Fredselfish@lemmy.world 1 month ago
Then why the fuck do they keep wanting build them in the middle of the desert then?
StupidBrotherInLaw@lemmy.world 1 month ago
Cheap land, dry air is good for evaporative cooling, and many arid areas have a surprising amount of ground water. It ultimately comes down to being the cheapest option, not the smartest or best option.
Fredselfish@lemmy.world 1 month ago
So how long to the billionaires have that entire city council replaced with people who are in their pocket and will vote for its passing?
StupidBrotherInLaw@lemmy.world 1 month ago
In the states? 1-2 years tops.
Vandals_handle@lemmy.world 1 month ago
Externalization of cost, the environment and community bears the cost instead of the corporation. Privatize the profits, externalize the costs.
shalafi@lemmy.world 1 month ago
In addition to the other answers;
America’s deserts are tectonically stable and don’t experience natural disasters. If you want your data and/or compute running in two regions for redundancy, somewhere in the desert is a good choice for one of your DCs.
Vandals_handle@lemmy.world 1 month ago
Maybe in AZ or other states but CA deserts are not tectonically stable.
shalafi@lemmy.world 1 month ago
I know. Was looking for a term to separate the two areas. Not like the San Andreas fault is stable!
How could I have dialed that in better?
Taldan@lemmy.world 1 month ago
Because the local and state governments in those deserts keep promising them unlimited water for nearly free
Fredselfish@lemmy.world 1 month ago
Then local governments need be strung up. Tar and feathered and hung from the largest tree in the state.

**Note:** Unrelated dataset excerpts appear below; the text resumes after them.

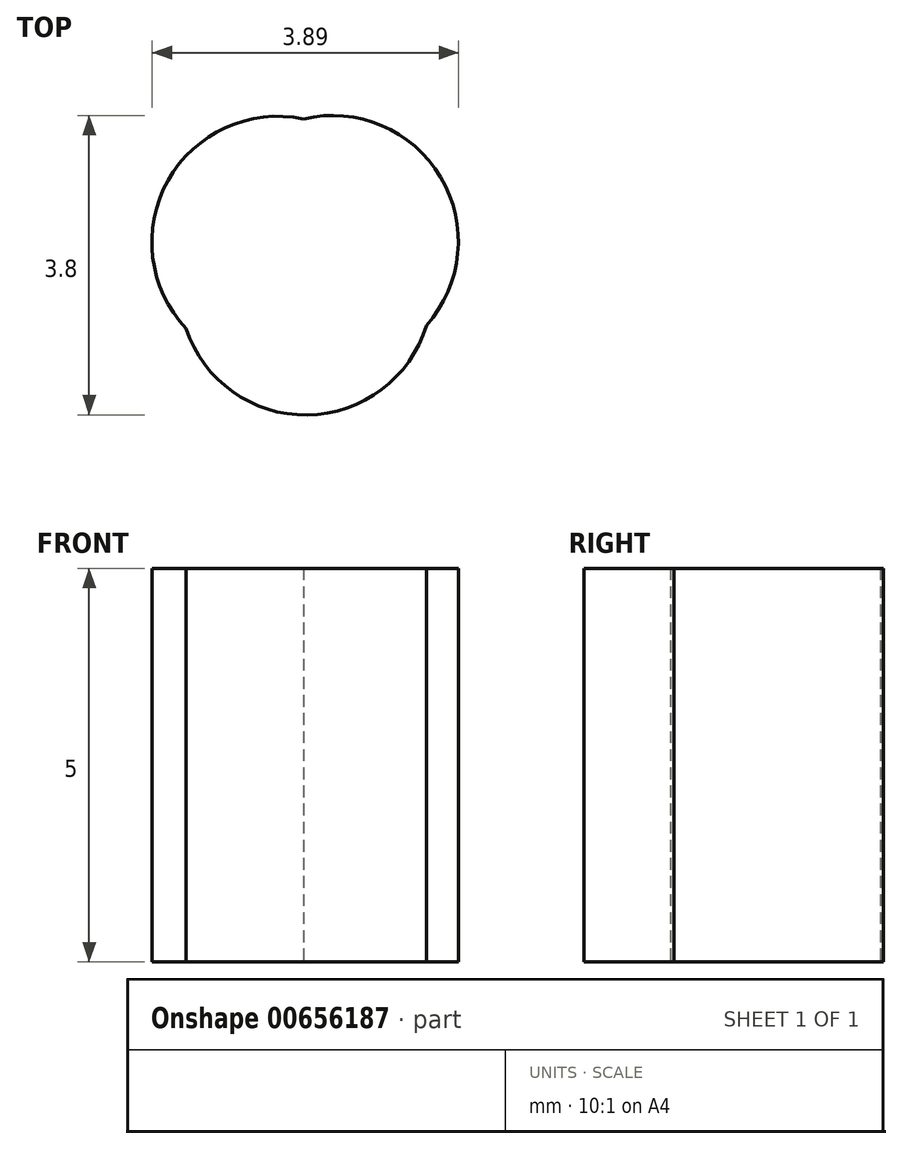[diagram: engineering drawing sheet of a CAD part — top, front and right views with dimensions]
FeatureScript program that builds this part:
annotation { "Feature Type Name" : "Feature", "Feature Type Description" : "" }
export const myFeature = defineFeature(function(context is Context, id is Id, definition is map)
    precondition{}
    {
        {
            var Q0;
            Q0=qCreatedBy(makeId("Top.planeOp"),FACE);
            var sketch = newSketch(context, id + "F0", { "sketchPlane" : qUnion([Q0])});
            skCircle(sketch, "E0", {"center": v(-0.35, 0.24) * mm, "radius": 1.6 * mm});
            skCircle(sketch, "E1", {"center": v(0, -0.35) * mm, "radius": 1.6 * mm});
            skCircle(sketch, "E2", {"center": v(0.34, 0.25) * mm, "radius": 1.6 * mm});
            skSolve(sketch);
        }
        {
            var Q0;
            Q0 = qSketchRegion(id + "F0", true);
            var Q1;
            {var subQ0=sQuery(id+"F0.wireOp",EDGE,"E1");var subQ1=sQuery(id+"F0.wireOp",EDGE,"E0");var subQ2=makeQuery(id+"F0.imprint","INTERSECT",VERTEX,{"disambiguationData":[OD(1.0)],"derivedFrom":[subQ1,subQ0]});Q1=makeQuery(id+"F0.imprint","IMPRINT",FACE,{"disambiguationData":[TD([[makeQuery(id+"F0.imprint","IMPRINT",EDGE,{"disambiguationData":[TD([[subQ2,1.0]])],"derivedFrom":subQ1}),1.0]])]});}
            extrude(context, id + "F1", {"entities" : qUnion([Q0, Q1]), "depth" : 5 * mm, "offsetDistance" : 25 * mm});
        }
    });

Fidgetting@lemmy.world 1 month ago
Two more reasons not yet mentioned:
It is close to a population center (Phoenix) keeping latency low to customers. Getting customers off the public Internet quickly and into your private network fast is best for a lot of reasons.
Cheap and abundant solar power. Data centers are extremely power hungry and power lines are expensive so companies like Amazon almost always secure abundant power rights before building. Google built their first data center in The Dalles Oregon because an aluminum smelter had gone belly up and left a bunch of capacity unclaimed in a local hydroelectric dam.
roofuskit@lemmy.world 1 month ago
Demand, ain’t much of it in the desert. Also, easy to manipulate governments.